• _ОТРЫВОК_:
Война во Вьетнаме начала возбуждать протестные настроения в кампусах только после того, как обнаружились контакты между университетом и службами государственной безопасности. Человеком, который привлек всеобщее внимание к этим "порочащим связям", был выдающийся лингвист из MIT Ноам Хомский, политические взгляды которого расходились с мнениями окружавших его "ботаников". В 1960-е годы Хомский не был маргинальной фигурой, каковой является сегодня; за последние десятилетия он дискредитировал себя в глазах вузовского истеблишмента защитой французского отрицателя Холокоста Робера Фориссона и неготовностью осудить злодеяния в Камбодже. Поначалу статьи Хомского появлялись в респектабельных медиа, таких как "New York Review of Books", а его книги выходили в самых престижных нью-йоркских издательствах. Известность Хомского как лингвиста и преподавание в университете, находившемся в центре американской научной жизни, служили гарантией того, что его мысли о вовлеченности академиков во вьетнамскую кампанию привлекут внимание широкой аудитории.

Две статьи Хомского 1960-х годов заслуживают особого внимания. Одна из них, "Объективность и гуманитарные науки", была первоначально изложена в виде лекции в 1968 году, а затем опубликована в книге Хомского 1969 года "Американская власть и новые мандарины" ("American Power and the New Mandarins"). Хомский показал, что ученые-политологи поддерживаются федеральным правительством, и увидел в этом зло. "Если отбросить терминологию бихевиоризма, - писал он, - перед нами предстанет ментальность колониального государственного служащего, уверенного в благотворности миссии своей родины-матери, убежденного в правильности своего видения мирового порядка и не сомневающегося в том, что он понимает истинные интересы отсталых народов, которыми ему суждено управлять - для их же пользы". Хомский метил прежде всего в своих коллег по академии - Итиеля де Сола Пула (Ithiel de Sola Pool, MIT) и Сэмюэля Хантингтона (Harvard). Пул попал в особую немилость, написав в 1966 году статью "Ученые-политологи должны сотрудничать с правительством" (достаточно прочесть название, чтобы понять, почему эта публикация привела Хомского в такую ярость). "Война во Вьетнаме в немалой степени разрабатывалась и проводилась этими новыми мандаринами, - писал Хомский о таких людях, как Пул и Хантингтон. - Сыграв свою роль в планировании войны, университет в значительной мере предал доверие общества".

• _ФРАГМЕНТ НАБОРА ДАННЫХ_:
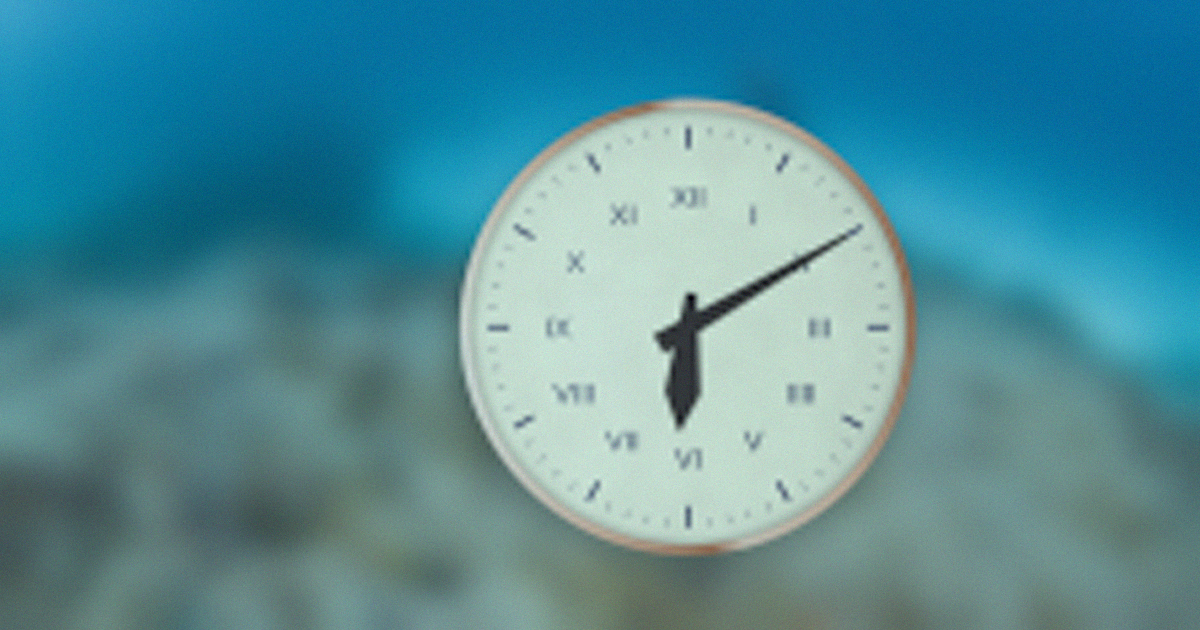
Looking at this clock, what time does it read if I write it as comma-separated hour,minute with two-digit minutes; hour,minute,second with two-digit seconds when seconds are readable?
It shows 6,10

• _ЗАДАНИЕ A_: Переведите на английский язык предложение из отрывка: «Поначалу статьи Хомского появлялись в респектабельных медиа, таких как "New York Review of Books", а его книги выходили в самых престижных нью-йоркских издательствах».
• _ЗАДАНИЕ B_: Изложите суть отрывка о Хомском и войне во Вьетнаме в двух предложениях на русском языке.
Материал самостоятельный и с отрывком не связан.

• _ПРАВИЛЬНЫЙ ОТВЕТ A_: At first, Chomsky's articles appeared in respectable outlets such as the New York Review of Books, and his books were published by the most prestigious New York publishing houses.

• _ПРАВИЛЬНЫЙ ОТВЕТ B_: Война во Вьетнаме стала вызывать протестные настроения в кампусах только после того, как обнаружились контакты университета со службами государственной безопасности, и внимание к этим связям привлек лингвист из MIT Ноам Хомский. В статьях 1960-х годов он утверждал, что ученые-политологи, поддерживаемые федеральным правительством, прежде всего Пул и Хантингтон, в немалой степени разрабатывали и проводили эту войну, а университет тем самым предал доверие общества.